Carbon Signal’s analysis has two key steps: baseline generation and intervention analysis.
Baseline generation
In the baseline generation step, Carbon Signal identifies combinations of building characteristics that explain observed patterns in monthly energy use, or - when no energy use data is available - characteristics that are likely to represent the building, given other known data points such as building type and location.
Intervention analysis
Once the baseline is established, interventions are analyzed by adjusting specific model characteristics and comparing the resulting energy use to the baseline.
Ensemble modeling
During both steps, we use ensemble modeling, a statistical technique that combines multiple models to produce more robust predictions by accounting for uncertainty. When we refer to the “the model,” it means the entire ensemble, which is composed of many individual models. Understanding this technique is key to interpreting information on Carbon Signal.
A simple example can help illustrate how ensemble modeling is used and how to interpret results: Imagine a building in a cold climate with high wintertime energy use. Using thermodynamic equations, you could calculate the exact wall R-value if you knew the values for all other variables that affect heat transfer – everything from infiltration rates to heating system efficiency. However, since we don’t know any of those other values, the best we can do is predict a likely range for the wall R value. To capture this uncertainty, we use a collection of energy models – an ensemble – where each ensemble member carries a slightly different set of assumptions but results in the same pattern of energy use. Within the ensemble, there might be a member with R-5 walls and a member with R-15 walls. When we evaluate an intervention, such as adding insulation, we compute the effect on each member of the ensemble. Since there are a range of baseline values, the impact of these changes will vary across the ensemble, producing a range of savings estimates.

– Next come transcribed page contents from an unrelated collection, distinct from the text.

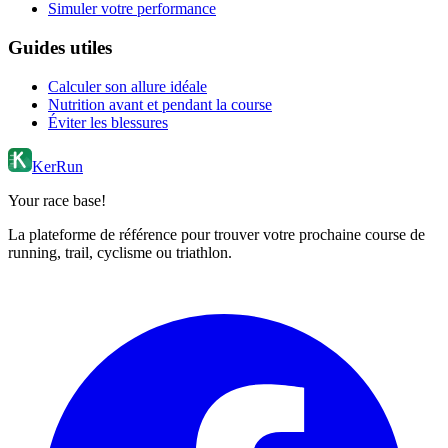
Simuler votre performance
Guides utiles
Calculer son allure idéale
Nutrition avant et pendant la course
Éviter les blessures
KerRun
Your race base!
La plateforme de référence pour trouver votre prochaine course de
running, trail, cyclisme ou triathlon.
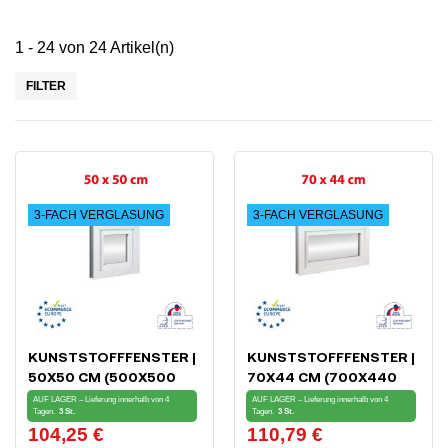
1 - 24 von 24 Artikel(n)
FILTER
3-FACH VERGLASUNG
3-FACH VERGLASUNG
KUNSTSTOFFFENSTER |
KUNSTSTOFFFENSTER |
50X50 CM (500X500
70X44 CM (700X440
MM) | WEISS | KIPP-F
MM) | WEISS | KIPP-F
AUF LAGER – Lieferung innerhalb von 4
AUF LAGER – Lieferung innerhalb von 4
Tagen.
3 St.
Tagen.
3 St.
ENSTER | 3-FACH V
ENSTER | 3-FACH V
104,25 €
110,79 €
Preis
Preis
ERGLASUNG
ERGLASUNG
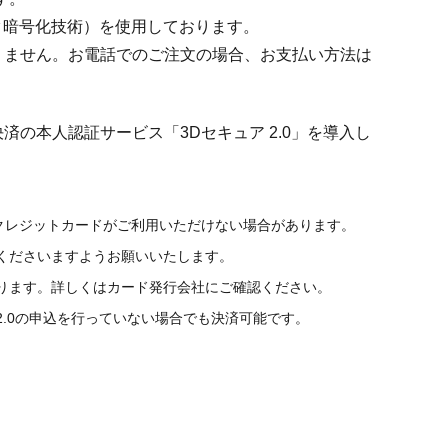
タ暗号化技術）を使用しております。
りません。お電話でのご注文の場合、お支払い方法は
の本人認証サービス「3Dセキュア 2.0」を導入し
たクレジットカードがご利用いただけない場合があります。
くださいますようお願いいたします。
ります。詳しくはカード発行会社にご確認ください。
2.0の申込を行っていない場合でも決済可能です。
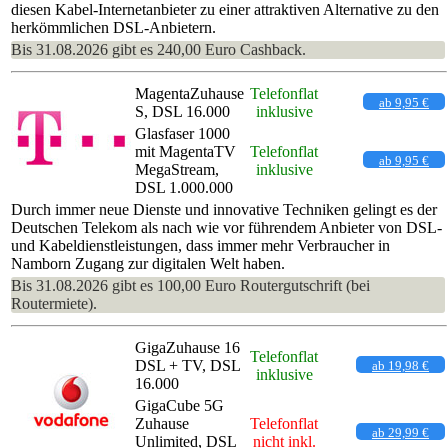
diesen Kabel-Internetanbieter zu einer attraktiven Alternative zu den
herkömmlichen DSL-Anbietern.
Bis 31.08.2026 gibt es 240,00 Euro Cashback.
MagentaZuhause
Telefonflat
ab 9,95 €
S, DSL 16.000
inklusive
Glasfaser 1000
mit MagentaTV
Telefonflat
ab 9,95 €
MegaStream,
inklusive
DSL 1.000.000
Durch immer neue Dienste und innovative Techniken gelingt es der
Deutschen Telekom als nach wie vor führendem Anbieter von DSL-
und Kabeldienstleistungen, dass immer mehr Verbraucher in
Namborn Zugang zur digitalen Welt haben.
Bis 31.08.2026 gibt es 100,00 Euro Routergutschrift (bei
Routermiete).
GigaZuhause 16
Telefonflat
DSL + TV, DSL
ab 19,98 €
inklusive
16.000
GigaCube 5G
Zuhause
Telefonflat
ab 29,99 €
Unlimited, DSL
nicht inkl.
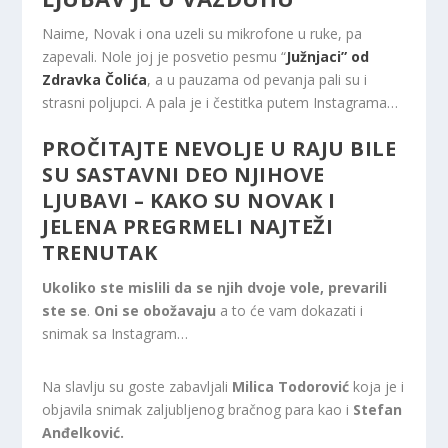
Naime, Novak i ona uzeli su mikrofone u ruke, pa
zapevali. Nole joj je posvetio pesmu “
Južnjaci” od
Zdravka Čolića
, a u pauzama od pevanja pali su i
strasni poljupci. A pala je i čestitka putem Instagrama…
PROČITAJTE
NEVOLJE U RAJU BILE
SU SASTAVNI DEO NJIHOVE
LJUBAVI – KAKO SU NOVAK I
JELENA PREGRMELI NAJTEŽI
TRENUTAK
Ukoliko ste mislili da se njih dvoje vole, prevarili
ste se
.
Oni se obožavaju
a to će vam dokazati i
snimak sa Instagram…
Na slavlju su goste zabavljali
Milica Todorović
koja je i
objavila snimak zaljubljenog bračnog para kao i
Stefan
Anđelković.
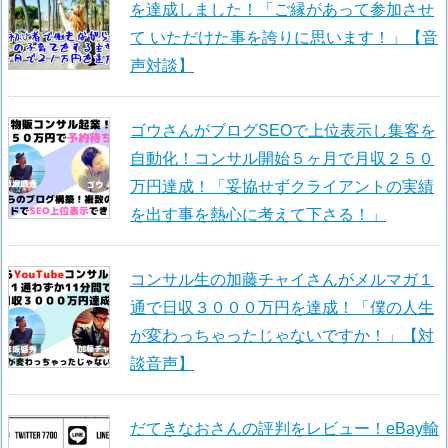
を達成しました！「ご縁があって参加させ
て いただけた事を誇りに思います！」【音
声対談】
ゴウさんがブログSEOで上位表示し集客を
自動化！コンサル開始５ヶ月で月収２５０
万円達成！「妥協せずクライアントの実績
を出す事を熱心に考えて下さる！」
コンサル生の加藤チャイさんがメルマガ１
通で日収３０００万円を達成！「僕の人生
が変わっちゃったじゃないですか！」【対
談音声】
だてきなおさんの評判をレビュー！eBay輸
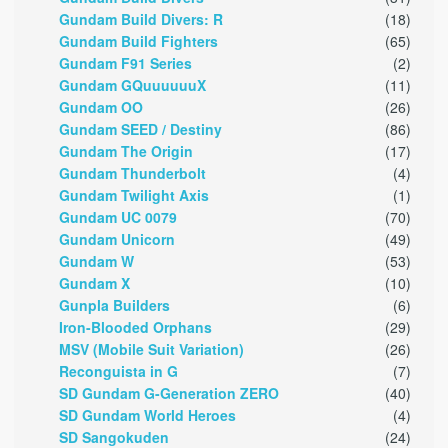
Gundam Build Divers: R
(18)
Gundam Build Fighters
(65)
Gundam F91 Series
(2)
Gundam GQuuuuuuX
(11)
Gundam OO
(26)
Gundam SEED / Destiny
(86)
Gundam The Origin
(17)
Gundam Thunderbolt
(4)
Gundam Twilight Axis
(1)
Gundam UC 0079
(70)
Gundam Unicorn
(49)
Gundam W
(53)
Gundam X
(10)
Gunpla Builders
(6)
Iron-Blooded Orphans
(29)
MSV (Mobile Suit Variation)
(26)
Reconguista in G
(7)
SD Gundam G-Generation ZERO
(40)
SD Gundam World Heroes
(4)
SD Sangokuden
(24)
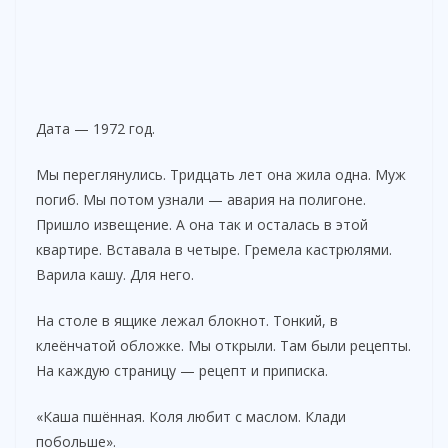
Дата — 1972 год.
Мы переглянулись. Тридцать лет она жила одна. Муж
погиб. Мы потом узнали — авария на полигоне.
Пришло извещение. А она так и осталась в этой
квартире. Вставала в четыре. Гремела кастрюлями.
Варила кашу. Для него.
На столе в ящике лежал блокнот. Тонкий, в
клеёнчатой обложке. Мы открыли. Там были рецепты.
На каждую страницу — рецепт и приписка.
«Каша пшённая. Коля любит с маслом. Клади
побольше».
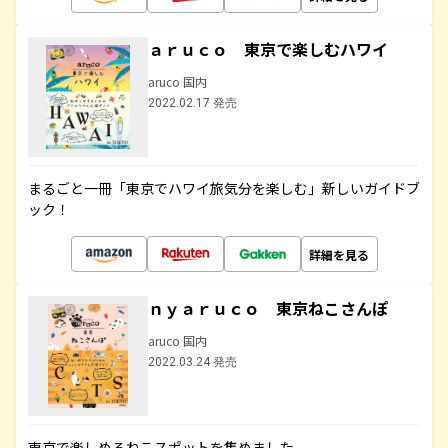
ａｒｕｃｏ 東京で楽しむハワイ
aruco 国内
2022.02.17 発売
まるごと一冊「東京でハワイ旅気分を楽しむ」新しいガイドブ
ック！
詳細を見る
ｎｙａｒｕｃｏ 東京ねこさんぽ
aruco 国内
2022.03.24 発売
東京で楽しめるねこスポットを集めました。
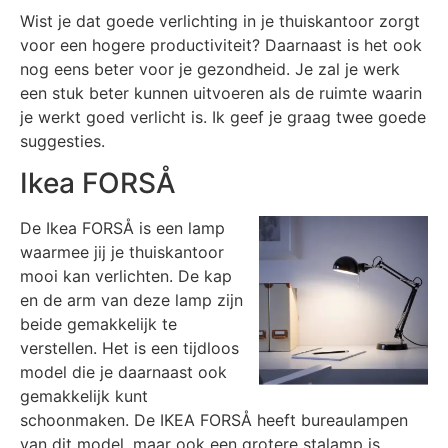
Wist je dat goede verlichting in je thuiskantoor zorgt
voor een hogere productiviteit? Daarnaast is het ook
nog eens beter voor je gezondheid. Je zal je werk
een stuk beter kunnen uitvoeren als de ruimte waarin
je werkt goed verlicht is. Ik geef je graag twee goede
suggesties.
Ikea FORSÅ
De Ikea FORSÅ is een lamp
waarmee jij je thuiskantoor
mooi kan verlichten. De kap
en de arm van deze lamp zijn
beide gemakkelijk te
verstellen. Het is een tijdloos
model die je daarnaast ook
gemakkelijk kunt
schoonmaken. De IKEA FORSÅ heeft bureaulampen
van dit model, maar ook een grotere stalamp is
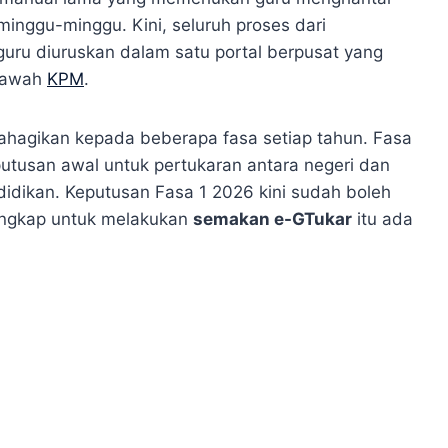
minggu-minggu. Kini, seluruh proses dari
ru diuruskan dalam satu portal berpusat yang
 bawah
KPM
.
bahagikan kepada beberapa fasa setiap tahun. Fasa
tusan awal untuk pertukaran antara negeri dan
didikan. Keputusan Fasa 1 2026 kini sudah boleh
lengkap untuk melakukan
semakan e-GTukar
itu ada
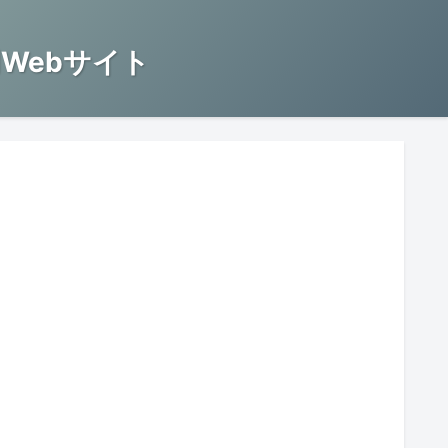
Webサイト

Statistical interpretation
When we show statistics on Carbon Signal, we typically show the median value along with the 5th and 95th percentiles to represent the range of values in the ensemble.
Means vs medians
The mean value represents the average, calculated by adding all the numbers and dividing by the total count. The median is the middle value in an ordered dataset. It divides the data into two halves, with 50% of the values falling below and 50% above it. Medians are less sensitive to outliers and can give a better sense of the “typical” value in skewed distributions.
It’s important to understand that these statistics summarize the distribution of individual metrics across the ensemble. As a result, some numbers may not add up in an intuitive way. For instance, the median percentage for heating and the median percentage for cooling might come from different ensemble members, so adding them may not equal the median of their combined total. Similarly, for an intervention that reduces both electricity and natural gas use, the sum of the median savings for each utility may differ from the median of the total savings.